What if instance admins could decides which specific unicode pages (possibly minus non-printing character classes) to enable (for sign-up, and separately for display)? Don't homoglyph attacks rely on mixing different languages, etc.?
(For compatability/fall-back where instances don't allow that page, we could send them as punycode (with the original in mouseover text))
@munin @Gargron @nightpool -- and Mastodon, with it's (a) multiple, independent, community (and often nationality) distinct instance, (b) still a single codebase, (c) need to actually care about UI stuff, and (d) large international userbase, (and (e) a good-sized infosec community) would be a GREAT place to explore this.
@munin @Gargron @nightpool that's why I was suggesting (... oh. oops, I didn't mention it in this thread.) that it's default off -- instance admins can enable specific pages for signup, and separately for display.

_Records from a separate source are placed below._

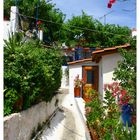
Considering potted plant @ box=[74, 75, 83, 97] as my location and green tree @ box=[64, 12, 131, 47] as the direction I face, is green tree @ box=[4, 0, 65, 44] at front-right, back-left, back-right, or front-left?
front-left

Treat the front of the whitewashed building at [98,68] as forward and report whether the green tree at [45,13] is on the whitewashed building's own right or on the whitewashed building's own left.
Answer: on the whitewashed building's own right

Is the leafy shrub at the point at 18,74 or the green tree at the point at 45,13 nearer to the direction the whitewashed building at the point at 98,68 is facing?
the leafy shrub

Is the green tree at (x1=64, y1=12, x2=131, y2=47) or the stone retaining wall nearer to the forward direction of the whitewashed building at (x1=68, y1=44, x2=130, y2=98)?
the stone retaining wall

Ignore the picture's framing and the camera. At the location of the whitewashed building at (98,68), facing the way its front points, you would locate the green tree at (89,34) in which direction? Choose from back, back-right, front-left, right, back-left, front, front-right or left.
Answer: back-right

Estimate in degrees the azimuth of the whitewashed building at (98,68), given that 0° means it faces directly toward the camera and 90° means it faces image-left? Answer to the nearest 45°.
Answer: approximately 45°

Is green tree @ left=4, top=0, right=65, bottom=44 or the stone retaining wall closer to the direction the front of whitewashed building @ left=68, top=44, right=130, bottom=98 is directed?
the stone retaining wall

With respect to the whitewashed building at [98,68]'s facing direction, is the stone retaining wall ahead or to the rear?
ahead
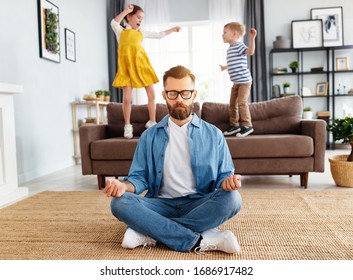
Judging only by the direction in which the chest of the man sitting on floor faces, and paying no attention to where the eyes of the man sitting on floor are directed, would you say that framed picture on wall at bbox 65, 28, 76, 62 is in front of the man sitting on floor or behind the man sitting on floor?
behind

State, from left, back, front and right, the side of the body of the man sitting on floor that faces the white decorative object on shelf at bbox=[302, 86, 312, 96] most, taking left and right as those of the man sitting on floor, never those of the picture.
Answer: back

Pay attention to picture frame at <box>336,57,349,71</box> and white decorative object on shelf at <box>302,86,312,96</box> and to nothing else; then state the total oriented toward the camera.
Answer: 2

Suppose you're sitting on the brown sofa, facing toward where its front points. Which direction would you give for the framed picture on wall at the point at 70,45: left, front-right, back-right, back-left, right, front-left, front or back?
back-right

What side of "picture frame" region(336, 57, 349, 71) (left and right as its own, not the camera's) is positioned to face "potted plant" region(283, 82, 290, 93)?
right
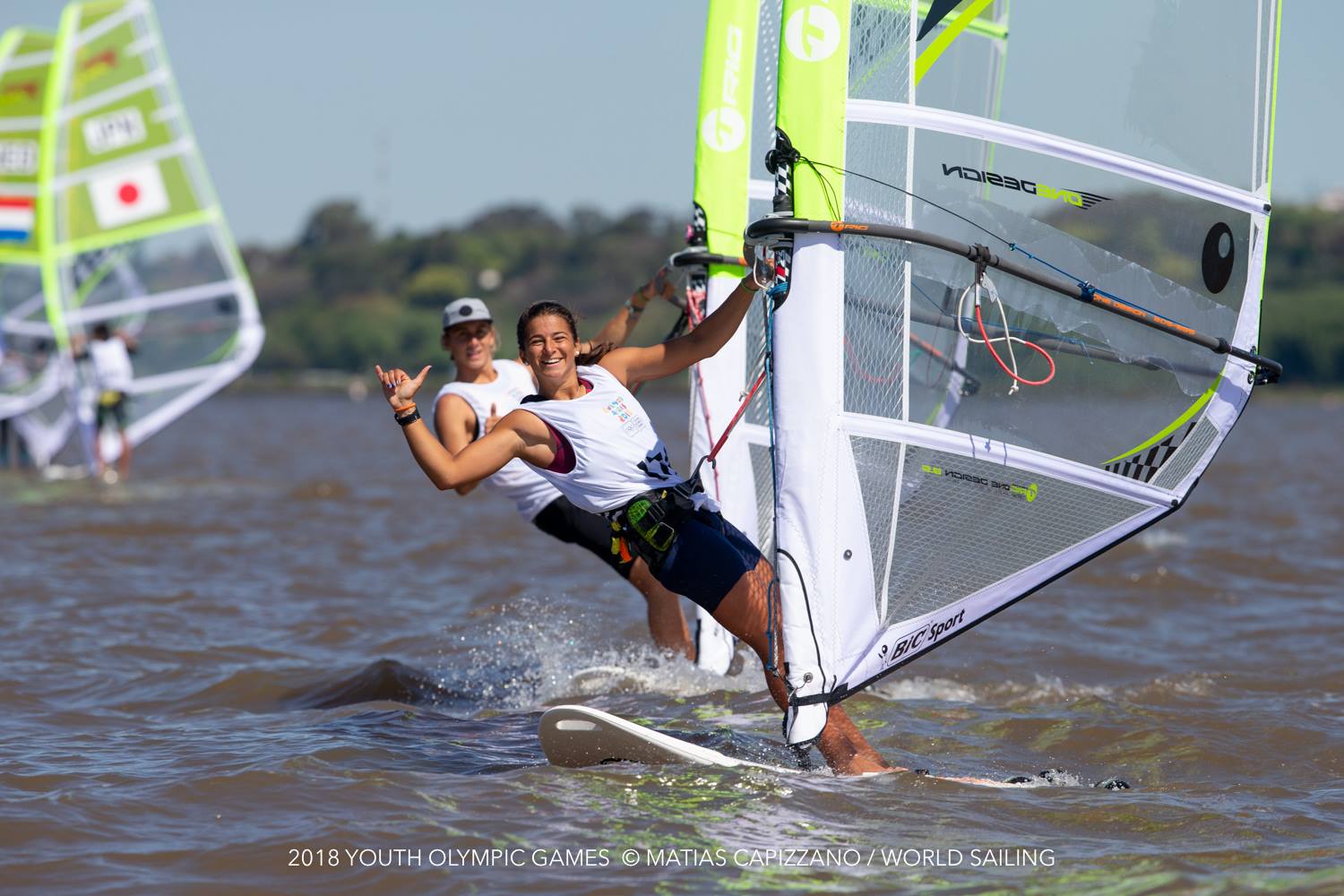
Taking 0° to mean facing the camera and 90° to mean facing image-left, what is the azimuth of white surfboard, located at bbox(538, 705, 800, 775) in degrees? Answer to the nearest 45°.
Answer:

Instances which allow enough pages to have spoofing be a problem has it only be a problem *within their instance*.
That seems reasonable-ish, but would an admin of a large image really stall that much more to install a module than to enable a default-off section of settings?
... maybe actually.
(Also it would require holding off until Mastodon has a plugin architecture...)
Having a structure that allows for plugins would allow for a lot more experimentation around the ecosystem in general - and yes, large instance admins may well install plugins if they're asked for by enough users, or if there's a clear benefit for them.
Also, it would encourage users to start up their own small instances to control their own plugins. Net benefit.
@Gargron @munin @nightpool I was thinking we'd have the canonical forms of the usernames be punycode, which gets rendered as unicode (or partially-rendered or not-but-with-mouseover or however you wanna handle it) by the plugins and by instances which have no idea what's going on just come out as punycode.
Which still has the 2nd-class citizen problem that @nightpool mentioned, but...
One basic example is quasi-control characters such as LEFT-TO-RIGHT EMBEDDING (U+202A).
Declaring "safe" blocks of unicode would be the safest option, even if these are usually encoded into punycode or URI encoded. You'll still run into Han unification politics for CJK though.
@Gargron I think it will make it harder for users of different l18ns type each other handles, so I guess there are more issues than just the technical compatibilities.
Of course, maybe the joy of Japanese (and non-ascii lexicon language) users of typing using their own language could compensate this.
@Gargron @moki this should really be a larger discussion. Not supporting UTF8/punycode usernames is something that potentially leaves out a huge amount of humans in the long run. The amount of humans in the world that don't use have Latin names is gigantic. There are many languages that have names you can't even express well with latin transliteration.
My idea to consider at least: allow the admin to enable which pages (or possibly character classes?) of unicode for to sign up or display?
Sign-up will be default off, display we'll pick which ones to turn on, and maybe not even have options for non-display characters.
@nasser @wakest @Gargron I think a per-instance basis is the best solution if possible. In Japanese elementary schools, we learn to write our own name in Alphabets, so Alphabetical notation is also one of the official representation of our names. Also, as there are few people who want to use their real names on SNS. This may be one of the reasons why many of Japanese don't feel the necessity of using Japanese notation in their account names.
Help phishing, come on.
- You could host your own server with IDN domain name visually matching mastodon.social. IMHO usernames are a non issue.
- What would be the benefit of phishing? Everthing is already public.
@mmn @Gargron @nemeciii Support for UTF in messages seems less problematic than in usernames. Identity is already a challenge in a federated ecosystem and allowing visual spoofing will complicate that. Let users write their "real" names and messages in unicode, but keep the usernames restricted. At the very least, leave that configurable by instance.
@Gargron As an Asian, I don't think ASCII username is too western-centred, everyone nowadays has learned some English from child, and many languages have romanization system. The unicode problem is somelike a upstream's one, the internet whole is just not well prepared for it now.
Maybe we can have a ascii id and a alt/local language id, we can @ , mention etc *directly* use local id and use ascii where it needed(for uri, api). Like translating the app text, translate the id.
@Gargron plus: if I have a unicode id/username you can't input(without input method or don't know how), and even it has some unprintable chars that you can't copy it properly, that will be an annoying situation. But if I have a transcript/ranmonized id(all ascii) aside, I think that will make communication smoother. We do need a global language from UI to underlying code, and English (ascii) does this job good, I think.